> **Atividades propostas**:
[1] De acordo com o texto sobre a seita Templo do Povo, quantas pessoas conseguiram escapar logo depois do culto fatal?
[2] Dê continuidade ao texto sobre a seita Templo do Povo a partir do ponto em que ele termina.

> **Texto selecionado**:
========================================================================

Segundo pesquisa em jornais da época, Jim Jones pregava o suicídio coletivo caso surgissem ameaças à sua seita, “e, aparentemente, deu ordem e o exemplo após a investigação do representante da Califórnia no congresso (deputado americano Leo J. Ryan) e dos jornalistas”.

A “imolação coletiva” começou com uma rajada de 85 tiros de armas semiautomáticas, conforme um advogado contou à imprensa na capital da Guiana, Georgetown. A testemunha prosseguiu: após matar o congressista americano e outros integrantes da comitiva, “os fanáticos religiosos usaram veneno durante um culto”. Entre os seguidores da seita Templo do Povo havia “grupos de negros pobres, pessoas de classe média de todas as etnias, viciados em drogas, criminosos, prostitutas que viviam nas ruas, bem como enfermeiras, engenheiros, universitários, funcionários do governo e advogados”.

Logo depois do culto fatal, cerca de 80 pessoas, a maioria na faixa de 60 anos, conseguiram escapar, alegando “que ainda não era hora de morrer”. Segundo os relatos, o pastor falava em “fraternidade e igualdade, exortando à integração”, mas também dizia que a matança e a destruição estavam próximas. Um dos filhos do pastor, que estava nos Estados Unidos na época do suicídio coletivo, contou que o pai, então com 46 anos, andava “doente, paranoico e drogado”. Jim Jones foi encontrado com um tiro na cabeça. Na propriedade de 12 mil hectares, foram achados mais de US$ 1 milhão em moeda e ouro.

Cronologia fatal

 

 

(foto: San Jose Mercury Photo/Arquivo EM - 1978)
(foto: San Jose Mercury Photo/Arquivo EM - 1978)

========================================================================

(Registros armazenados)
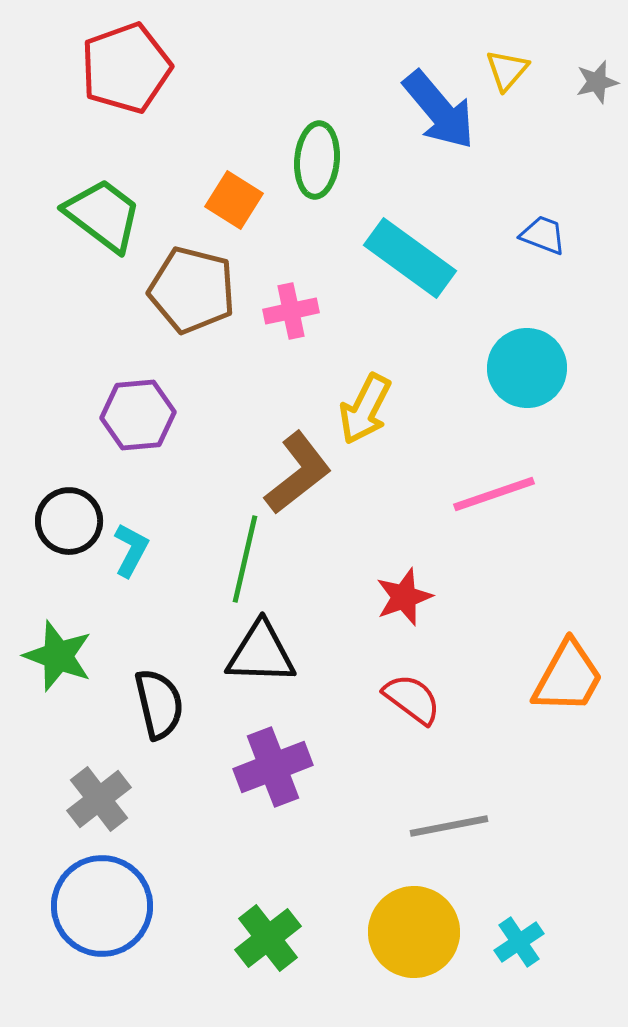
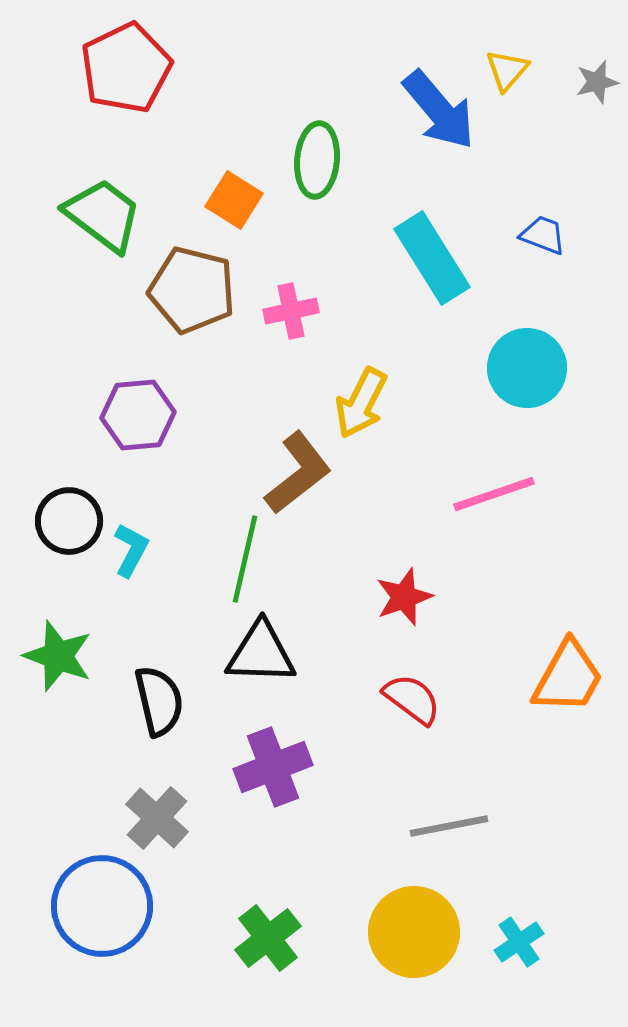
red pentagon: rotated 6 degrees counterclockwise
cyan rectangle: moved 22 px right; rotated 22 degrees clockwise
yellow arrow: moved 4 px left, 6 px up
black semicircle: moved 3 px up
gray cross: moved 58 px right, 19 px down; rotated 10 degrees counterclockwise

========================================================================

> **Respostas das atividades**:
[1] Cerca de 80 pessoas, a maioria na faixa de 60 anos.

[2]
1950
O norte-americano James Warren Jones, que se tornou conhecido como pastor Jim Jones, funda a seita Templo do Povo, em Indianápolis, capital do estado de Indiana, nos Estados Unidos. Mais tarde, a sede é transferida para São Francisco, na Califórnia, atraindo maior número de pessoas.

 

1962
Em janeiro, a revista norte-americana Esquire publica reportagem indicando nove locais no mundo para se proteger do apocalipse. Belo Horizonte é a única cidade brasileira citada.

 

1962/1963
Durante cerca de 10 meses, Jim Jones e família vivem em uma casa da Rua Marabá, no Bairro Santo Antônio, Região Centro-Sul de BH. Antes, o pastor teria morado no Hotel Financial, no Centro da capital.

(foto: Alvimar de Freitas/Arquivo EM - 22/11/1978)
(foto: Alvimar de Freitas/Arquivo EM - 22/11/1978)

 

1978
Em 18 de novembro, integrantes da seita Templo do Povo, liderada por Jim Jones, matam cinco pessoas: um deputado dos Estados Unidos, que havia ido à Guiana para investigar o grupo, três jornalistas e uma jovem.

 

1978
Na noite de 18 de novembro ocorre o suicídio coletivo em Jonestown, na Guiana: cerca de 900 integrantes do Templo do Povo morrem depois de ingerir veneno com suco de fruta.